EXERCISE DESCRIPTION:
When you answer, copy every line of the listing below exactly.

RECORDS FOR THIS EXERCISE:

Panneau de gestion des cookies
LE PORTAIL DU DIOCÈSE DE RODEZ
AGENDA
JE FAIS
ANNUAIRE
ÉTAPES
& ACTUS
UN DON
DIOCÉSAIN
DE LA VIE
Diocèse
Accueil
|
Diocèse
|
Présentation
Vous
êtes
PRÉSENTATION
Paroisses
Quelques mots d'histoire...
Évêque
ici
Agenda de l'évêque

TASK SOLUTION:
Panneau de gestion des cookies
LE PORTAIL DU DIOCÈSE DE RODEZ
AGENDA
JE FAIS
ANNUAIRE
ÉTAPES
& ACTUS
UN DON
DIOCÉSAIN
DE LA VIE
Diocèse
Accueil
|
Diocèse
|
Présentation
Vous
êtes
PRÉSENTATION
Paroisses
Quelques mots d'histoire...
Évêque
ici
Agenda de l'évêque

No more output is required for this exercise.